Another model was created with dummy fill only on the outside of the balun. No fillers are placed inside the turns. The screenshot below shows both configurations.

Simulation results with dummy fill

Simulation results show a very small effect if dummy fill is placed only outside the balun, at the distance shown above. When fillers are also placed inside the turns, insertion loss increases by approximately 0.1dB.

The influence on S11 is rather small in both cases.

Closed ground ring on Metal1

Dummy fill is expected to have a small influence only, because the metal islands are floating and eddy currents can only form on each small filler polygon.
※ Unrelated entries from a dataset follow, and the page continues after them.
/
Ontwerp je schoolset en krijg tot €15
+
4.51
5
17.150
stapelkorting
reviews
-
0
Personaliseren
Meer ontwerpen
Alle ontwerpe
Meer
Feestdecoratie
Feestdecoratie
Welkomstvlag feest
However, a larger influence is expected when adding a ground frame that forms a closed loop around the balun/transformer.

This is investigated next, with a closed metal frame on layer Metal1. Distance from balun to the metal frame is 25µm. The model below shows a view from the bottom side.
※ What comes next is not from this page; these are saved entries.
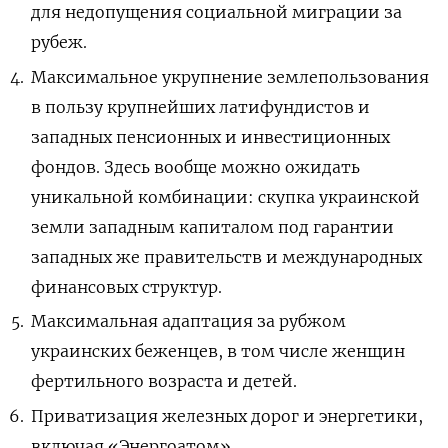
для недопущения социальной миграции за
рубеж.
Максимальное укрупнение землепользования
в пользу крупнейших латифундистов и
западных пенсионных и инвестиционных
фондов. Здесь вообще можно ожидать
уникальной комбинации: скупка украинской
земли западным капиталом под гарантии
западных же правительств и международных
финансовых структур.
Максимальная адаптация за рубжом
украинских беженцев, в том числе женщин
фертильного возраста и детей.
Приватизация железных дорог и энергетики,
включая «Энергоатом».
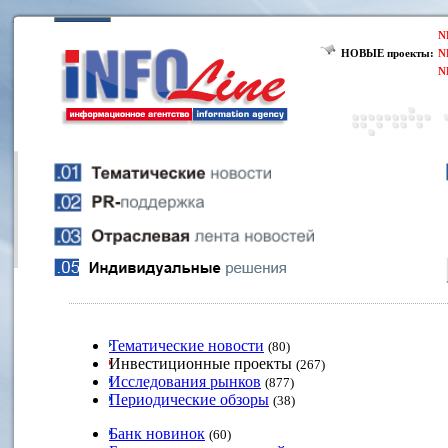
N
НОВЫЕ проекты:
N
N
Тематические новости
(80)
Инвестиционные проекты
(267)
Исследования рынков
(877)
Периодические обзоры
(38)
Банк новинок
(60)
Even at this large distance, this ground frame results in some additional insertion loss. This means that we need to pay attention to metal frame distance, or possibly avoid closed loops around inductors and transformers.

What is the physical effect?

To understand the physical effect causing the extra loss, current density on different metal layers was evaluated.

It can be seen that balun current induces circular eddy currents on each of the isolated filler objects. The partial field plot below shows current densities in the center of the balun. Blue is no current, red is high current, arrows indicate current direction.

And here is another view (arrows only) of currents on layer TopMetal2, showing the decay of eddy currents outside the balun. Click on the picture to see it in full size.

The same behaviour is also seen on the smaller dummy fill on lower metal layers.

One idea might be to change the dummy fill shape to radial structures, perpendicular to the balun traces, similar to a patterned ground shield. However, it’s not that simple. Eddy current for such small “islands” is not very sensitive to orientation and is also seen on radial structures.

The strong decay of filler currents outside the loop is no surprise if we look at magnetic field (H field) distribution. Again, blue is no field, green is medium field and red is high field intensity. Scale is log 70dB.


The effect of dummy metal fill on this 60 GHz balun has been investigated by EM simulation. It was found that the combined effect of metal fillers and ground frame can cause a relevant degradation of performance, even for this reasonable spacing. The filler effect could be reduced  by removing fillers inside the balun, or in general: remove it in regions of high magnetic field, to reduce eddy currents in the dummy fill.

For simulation of such models with many polygons, Empire XPU provides a fast and accurate full 3D EM solution. Simulation time for the very densely meshed models shown here with 130,000 metal objects was approximately 2 hrs on a Core i9 desktop computer and required less than 4 GB of memory.